──────── RECORDS SUPPLIED ────────
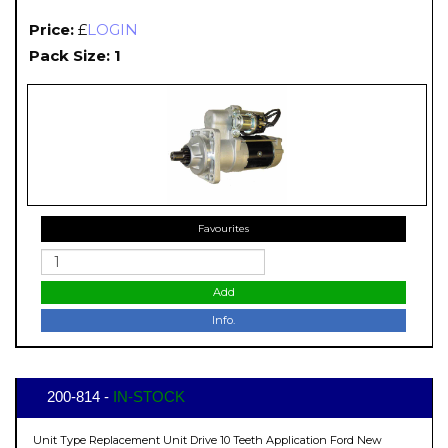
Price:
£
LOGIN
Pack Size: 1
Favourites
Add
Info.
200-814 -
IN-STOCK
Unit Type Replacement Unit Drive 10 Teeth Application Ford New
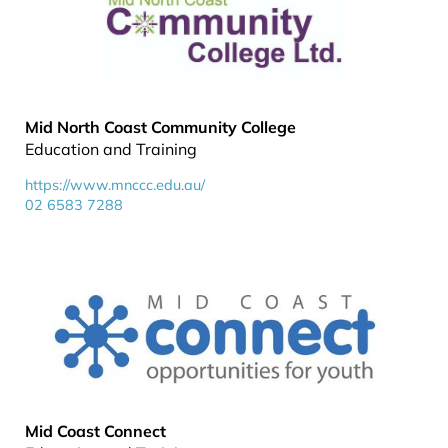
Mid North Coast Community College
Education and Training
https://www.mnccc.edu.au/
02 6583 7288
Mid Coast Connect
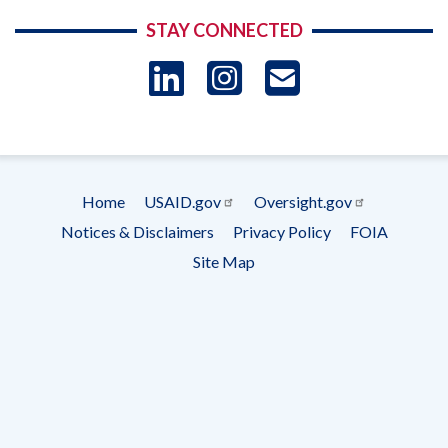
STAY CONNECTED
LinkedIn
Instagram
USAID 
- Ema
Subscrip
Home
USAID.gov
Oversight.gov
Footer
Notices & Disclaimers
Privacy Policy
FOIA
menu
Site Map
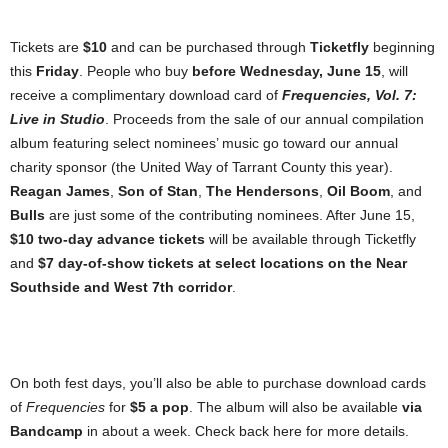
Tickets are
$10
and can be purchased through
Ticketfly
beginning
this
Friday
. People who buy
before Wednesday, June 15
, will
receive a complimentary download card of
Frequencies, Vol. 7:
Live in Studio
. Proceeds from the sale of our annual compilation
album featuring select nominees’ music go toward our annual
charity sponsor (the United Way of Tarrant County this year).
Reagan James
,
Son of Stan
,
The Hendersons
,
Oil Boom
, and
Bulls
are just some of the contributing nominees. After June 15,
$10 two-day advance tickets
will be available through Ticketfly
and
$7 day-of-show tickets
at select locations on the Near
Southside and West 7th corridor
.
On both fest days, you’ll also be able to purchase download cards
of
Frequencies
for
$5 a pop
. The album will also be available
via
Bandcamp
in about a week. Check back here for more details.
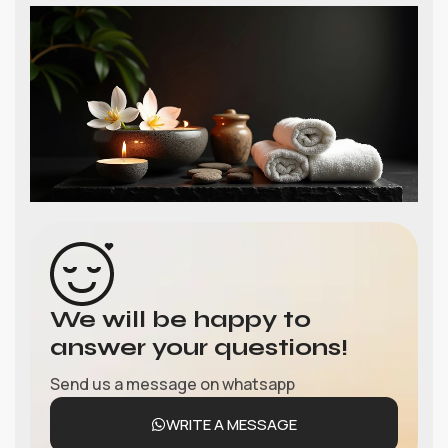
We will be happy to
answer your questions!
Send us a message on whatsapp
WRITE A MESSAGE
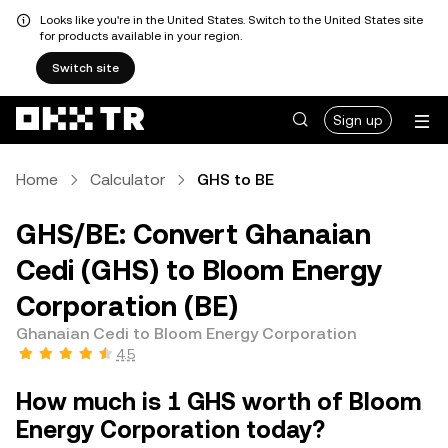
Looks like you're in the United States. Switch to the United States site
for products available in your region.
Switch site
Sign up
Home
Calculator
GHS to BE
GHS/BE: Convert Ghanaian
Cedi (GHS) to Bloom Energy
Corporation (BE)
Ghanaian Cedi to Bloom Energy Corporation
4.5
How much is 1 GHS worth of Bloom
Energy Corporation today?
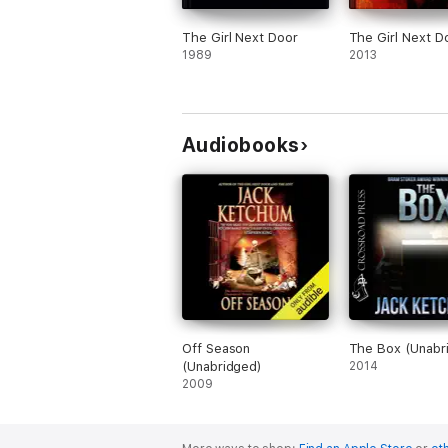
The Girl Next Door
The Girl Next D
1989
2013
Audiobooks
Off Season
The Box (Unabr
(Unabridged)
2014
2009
────────
Leaving out the pictures, restate the listing above exactly.

Price:
£
LOGIN
Pack Size: 1
Favourites
Add
Info.
200-814 -
IN-STOCK
Unit Type Replacement Unit Drive 10 Teeth Application Ford New
Mid North Coast Community College
Education and Training
https://www.mnccc.edu.au/
02 6583 7288
Mid Coast Connect
STAY CONNECTED
LinkedIn
Instagram
USAID 
- Ema
Subscrip
Home
USAID.gov
Oversight.gov
Footer
Notices & Disclaimers
Privacy Policy
FOIA
menu
Site Map
Tickets are
$10
and can be purchased through
Ticketfly
beginning
this
Friday
. People who buy
before Wednesday, June 15
, will
receive a complimentary download card of
Frequencies, Vol. 7:
Live in Studio
. Proceeds from the sale of our annual compilation
album featuring select nominees’ music go toward our annual
charity sponsor (the United Way of Tarrant County this year).
Reagan James
,
Son of Stan
,
The Hendersons
,
Oil Boom
, and
Bulls
are just some of the contributing nominees. After June 15,
$10 two-day advance tickets
will be available through Ticketfly
and
$7 day-of-show tickets
at select locations on the Near
Southside and West 7th corridor
.
On both fest days, you’ll also be able to purchase download cards
of
Frequencies
for
$5 a pop
. The album will also be available
via
Bandcamp
in about a week. Check back here for more details.
We will be happy to
answer your questions!
Send us a message on whatsapp
WRITE A MESSAGE
Looks like you're in the United States. Switch to the United States site
for products available in your region.
Switch site
Sign up
Home
Calculator
GHS to BE
GHS/BE: Convert Ghanaian
Cedi (GHS) to Bloom Energy
Corporation (BE)
Ghanaian Cedi to Bloom Energy Corporation
4.5
How much is 1 GHS worth of Bloom
Energy Corporation today?
The Girl Next Door
The Girl Next D
1989
2013
Audiobooks
Off Season
The Box (Unabr
(Unabridged)
2014
2009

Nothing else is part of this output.